## Supplied material
*** Block opens ***
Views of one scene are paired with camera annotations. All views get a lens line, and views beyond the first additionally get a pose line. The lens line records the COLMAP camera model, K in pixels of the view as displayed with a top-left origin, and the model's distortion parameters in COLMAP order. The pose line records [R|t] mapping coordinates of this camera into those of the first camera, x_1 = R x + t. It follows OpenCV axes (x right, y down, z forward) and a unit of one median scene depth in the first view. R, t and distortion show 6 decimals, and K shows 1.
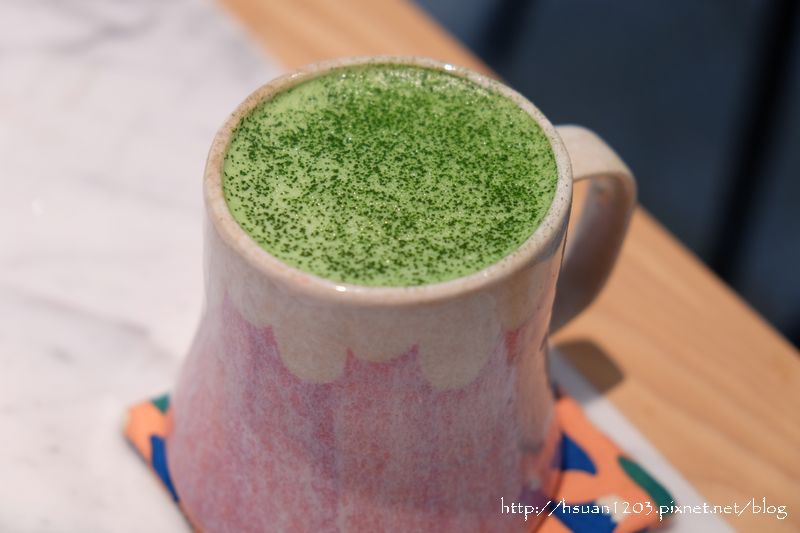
lens RADIAL K [[1626.2, 0, 398.4], [0, 1626.2, 268.6], [0, 0, 1]] dist [-0.038694, 0.000000]
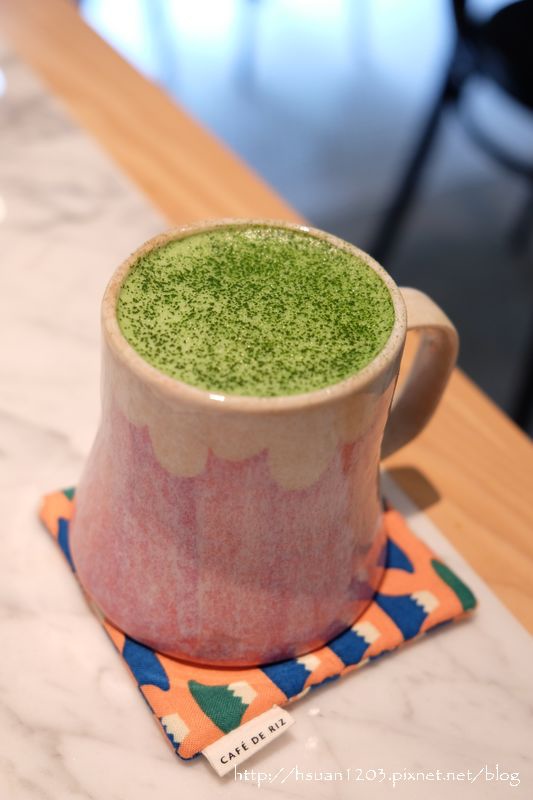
lens RADIAL K [[1070.5, 0, 269.4], [0, 1070.5, 396.4], [0, 0, 1]] dist [-0.003586, 0.000000]
pose [[0.997698, 0.063051, -0.024967, 0.027763], [-0.064063, 0.997061, -0.042009, 0.038493], [0.022245, 0.043512, 0.998805, 0.200484]]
*** Block closes ***
## Exercise instructions
From the first line to the last, write out the data above exactly. Omit the pictures.

## Finished exercise
Views of one scene are paired with camera annotations. All views get a lens line, and views beyond the first additionally get a pose line. The lens line records the COLMAP camera model, K in pixels of the view as displayed with a top-left origin, and the model's distortion parameters in COLMAP order. The pose line records [R|t] mapping coordinates of this camera into those of the first camera, x_1 = R x + t. It follows OpenCV axes (x right, y down, z forward) and a unit of one median scene depth in the first view. R, t and distortion show 6 decimals, and K shows 1.
lens RADIAL K [[1626.2, 0, 398.4], [0, 1626.2, 268.6], [0, 0, 1]] dist [-0.038694, 0.000000]
lens RADIAL K [[1070.5, 0, 269.4], [0, 1070.5, 396.4], [0, 0, 1]] dist [-0.003586, 0.000000]
pose [[0.997698, 0.063051, -0.024967, 0.027763], [-0.064063, 0.997061, -0.042009, 0.038493], [0.022245, 0.043512, 0.998805, 0.200484]]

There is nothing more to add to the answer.